The newly consolidated organisation is one of seven national research councils in the UK, alongside familiar entities such as the Medical Research Council and the Biotechnology & Biological Sciences Research Council. The research councils are independent, non-departmental bodies overseen by the Office of Science and Innovation, parts of the UK government’s Department of Trade and Industry.
The merger of two research councils is intended to bring “greater strategic leadership and an integrated approach” to UK investments in large national and international research facilities and infrastructure, while delivering world-class science, technologies and researchers for the benefit of the UK.

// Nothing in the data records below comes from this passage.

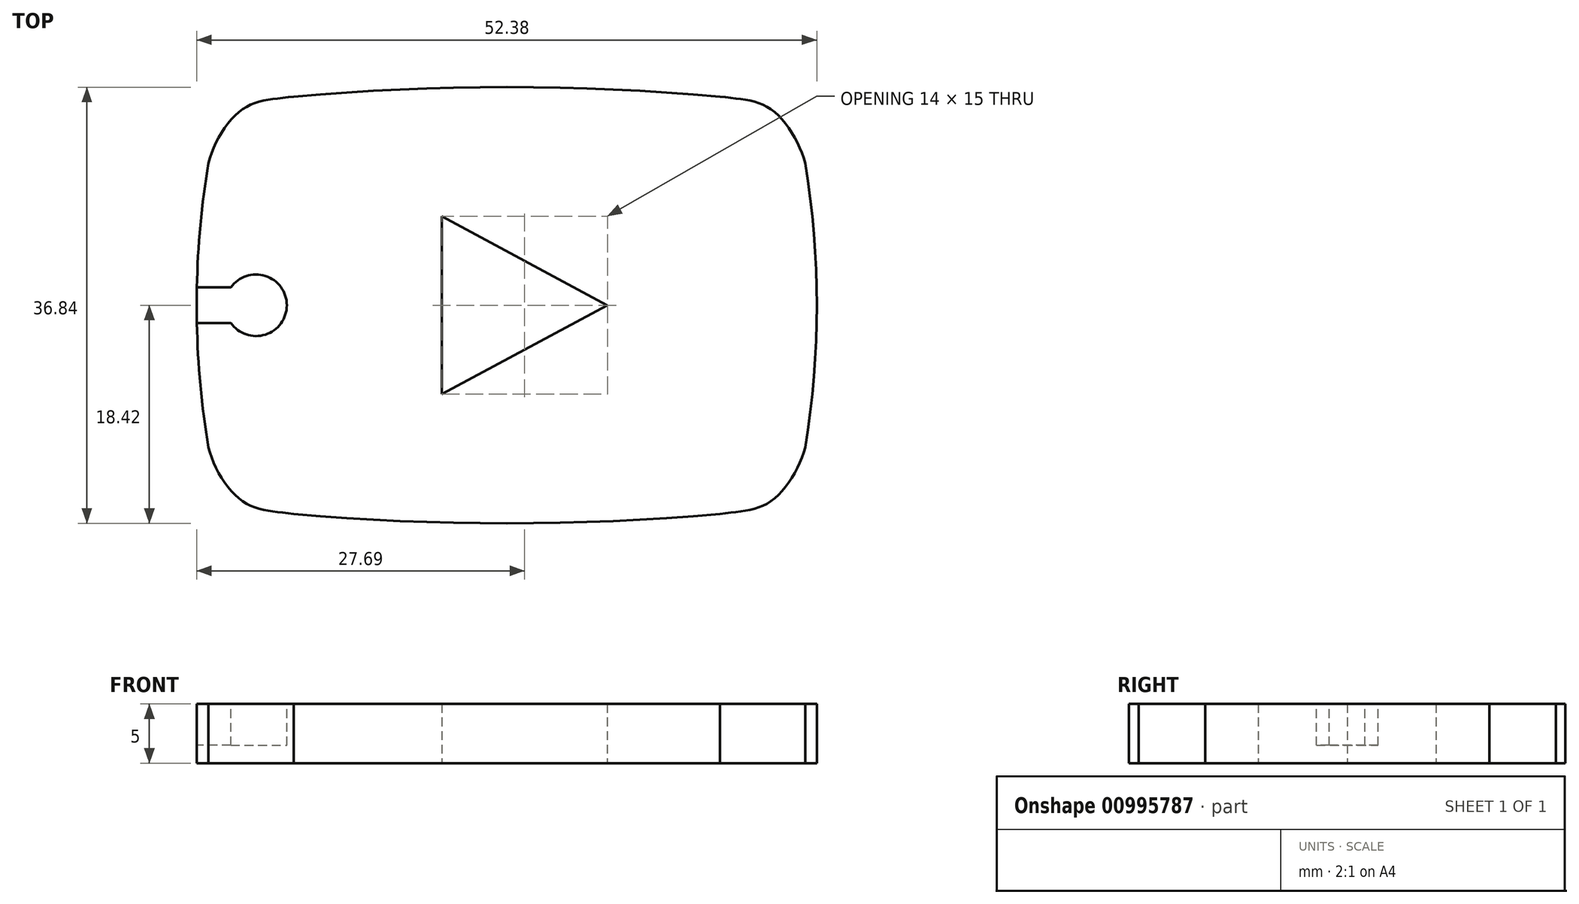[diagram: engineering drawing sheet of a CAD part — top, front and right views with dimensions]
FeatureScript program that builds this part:
annotation { "Feature Type Name" : "Feature", "Feature Type Description" : "" }
export const myFeature = defineFeature(function(context is Context, id is Id, definition is map)
    precondition{}
    {
        {
            var Q0;
            Q0=qCreatedBy(makeId("Top.planeOp"),FACE);
            var sketch = newSketch(context, id + "F0", { "sketchPlane" : qUnion([Q0])});
            skPoint(sketch, "E0.middle", {"position": v(0, 0) * mm});
            skLineSegment(sketch, "E1", {"start": v(0, -18.42) * mm, "end": v(0, 18.42) * mm, "construction": true});
            skLineSegment(sketch, "E2", {"start": v(-30, 0) * mm, "end": v(30, 0) * mm, "construction": true});
            skArc(sketch, "E3", {"start": v(-25.2, 12) * mm, "mid": v(-26.2, 0) * mm, "end": v(-25.2, -12) * mm});
            skArc(sketch, "E4", {"start": v(18, 17.62) * mm, "mid": v(0, 18.42) * mm, "end": v(-18, 17.62) * mm});
            skFitSpline(sketch, "E5", {"points": [v(-25.2, 12) * mm, v(-22.27, 16.57) * mm, v(-18, 17.62) * mm], "startDerivative": vector(2.45, 9.87) * mm, "endDerivative": vector(11.01, 1.4) * mm});
            skFitSpline(sketch, "E6.MirrorCS", {"points": [v(25.2, 12) * mm, v(22.27, 16.57) * mm, v(18, 17.62) * mm], "startDerivative": vector(-2.45, 9.87) * mm, "endDerivative": vector(-11.01, 1.4) * mm});
            skArc(sketch, "E7.MirrorCS", {"start": v(25.2, 12) * mm, "mid": v(26.2, 0) * mm, "end": v(25.2, -12) * mm});
            skFitSpline(sketch, "E8.MirrorCS", {"points": [v(25.2, -12) * mm, v(22.27, -16.57) * mm, v(18, -17.62) * mm], "startDerivative": vector(-2.45, -9.87) * mm, "endDerivative": vector(-11.01, -1.4) * mm});
            skArc(sketch, "E9.MirrorCS", {"start": v(18, -17.62) * mm, "mid": v(0, -18.42) * mm, "end": v(-18, -17.62) * mm});
            skFitSpline(sketch, "E10.MirrorCS", {"points": [v(-25.2, -12) * mm, v(-22.27, -16.57) * mm, v(-18, -17.62) * mm], "startDerivative": vector(2.45, -9.87) * mm, "endDerivative": vector(11.01, -1.4) * mm});
            skLineSegment(sketch, "E11", {"start": v(-5.5, 7.5) * mm, "end": v(-5.5, -7.5) * mm});
            skLineSegment(sketch, "E12", {"start": v(-5.5, -7.5) * mm, "end": v(8.5, 0) * mm});
            skLineSegment(sketch, "E13", {"start": v(8.5, 0) * mm, "end": v(-5.5, 7.5) * mm});
            skSolve(sketch);
        }
        {
            var Q0;
            Q0=qSketchRegion(id+"F0",true);
            extrude(context, id + "F1", {"entities" : qUnion([Q0]), "depth" : 5 * mm, "offsetDistance" : 25 * mm});
        }
        {
            var Q0;
            Q0=makeQuery(id+"F1.opExtrude","SWEPT_BODY",BODY,{"disambiguationData":[OSD([sQuery(id+"F0.wireOp",EDGE,"E3"),sQuery(id+"F0.wireOp",EDGE,"E4"),sQuery(id+"F0.wireOp",EDGE,"E5"),sQuery(id+"F0.wireOp",EDGE,"E6.MirrorCS"),sQuery(id+"F0.wireOp",EDGE,"E7.MirrorCS"),sQuery(id+"F0.wireOp",EDGE,"E8.MirrorCS"),sQuery(id+"F0.wireOp",EDGE,"E9.MirrorCS"),sQuery(id+"F0.wireOp",EDGE,"E10.MirrorCS"),sQuery(id+"F0.wireOp",EDGE,"E11"),sQuery(id+"F0.wireOp",EDGE,"E12"),sQuery(id+"F0.wireOp",EDGE,"E13")])]});
            var Q1;
            Q1=qCreatedBy(makeId("Origin.pointOp"),VERTEX);
            var Q2;
            Q2=qCreatedBy(makeId("Origin.pointOp"),VERTEX);
            transform(context, id + "F2", {"entities" : qUnion([Q0]), "transformType" : TransformType.SCALE_UNIFORMLY, "scale" : 1, "scalePoint" : qUnion([Q2]), "makeCopy" : false});
        }
        {
            var Q0;
            Q0=makeQuery(id+"F1.opExtrude","CAP_FACE",FACE,{"disambiguationData":[OSD([sQuery(id+"F0.wireOp",EDGE,"E3"),sQuery(id+"F0.wireOp",EDGE,"E4"),sQuery(id+"F0.wireOp",EDGE,"E5"),sQuery(id+"F0.wireOp",EDGE,"E6.MirrorCS"),sQuery(id+"F0.wireOp",EDGE,"E7.MirrorCS"),sQuery(id+"F0.wireOp",EDGE,"E8.MirrorCS"),sQuery(id+"F0.wireOp",EDGE,"E9.MirrorCS"),sQuery(id+"F0.wireOp",EDGE,"E10.MirrorCS"),sQuery(id+"F0.wireOp",EDGE,"E11"),sQuery(id+"F0.wireOp",EDGE,"E12"),sQuery(id+"F0.wireOp",EDGE,"E13")])],"isStart":false});
            var sketch = newSketch(context, id + "F3", { "sketchPlane" : qUnion([Q0])});
            skCircle(sketch, "E14", {"center": v(-21.18, 0) * mm, "radius": 2.6 * mm});
            skLineSegment(sketch, "E15", {"start": v(-23.3, 1.5) * mm, "end": v(-26.18, 1.5) * mm});
            skLineSegment(sketch, "E16.MirrorCS", {"start": v(-23.3, -1.5) * mm, "end": v(-26.18, -1.5) * mm});
            skSolve(sketch);
        }
        {
            var Q0;
            {var subQ0=sQuery(id+"F3.wireOp",EDGE,"E15");Q0=makeQuery(id+"F3.imprint","IMPRINT",FACE,{"disambiguationData":[TD([[makeQuery(id+"F3.imprint","IMPRINT",EDGE,{"derivedFrom":subQ0}),1.0]])]});}
            var Q1;
            {var subQ0=sQuery(id+"F3.wireOp",EDGE,"E14");var subQ1=makeQuery(id+"F3.imprint","INTERSECT",VERTEX,{"derivedFrom":[subQ0,sQuery(id+"F3.wireOp",EDGE,"E15")]});Q1=makeQuery(id+"F3.imprint","IMPRINT",FACE,{"disambiguationData":[TD([[makeQuery(id+"F3.imprint","IMPRINT",EDGE,{"disambiguationData":[TD([[subQ1,-1.0]])],"derivedFrom":subQ0}),1.0]])]});}
            extrude(context, id + "F4", {"entities" : qUnion([Q0, Q1]), "operationType" : NewBodyOperationType.REMOVE, "oppositeDirection" : true, "depth" : 3.5 * mm, "offsetDistance" : 25 * mm});
        }
    });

With an annual budget of around £530 million and more than 2,200 staff deployed across seven sites, including the internationally renowned Rutherford Appleton Laboratory in Oxfordshire, Daresbury Laboratory in Cheshire and the UK Astronomy Technology Centre in Edinburgh, the STFC will conduct its own research as well as providing grants to fund university researchers and access to facilities and expertise both in the UK and overseas.
“CCLRC and PPARC both had significant achievements and a reputation for world-class research, but we can do more,” commented the STFC’s chief executive officer Professor Keith Mason. “We have a huge opportunity to develop a really coherent strategy for ‘big science’, to increase our influence in international organisations and make a step change in the exploitation of the resulting technology.”
The Council’s activities in biology and medicine include interdisciplinary, collaborative programmes for protein structure research using large-scale facilities such as the Daresbury Synchrotron Radiation Source (SRS) and ISIS, located at the Rutherford Appleton Laboratory and described as the world’s leading source of pulsed neutrons and muons.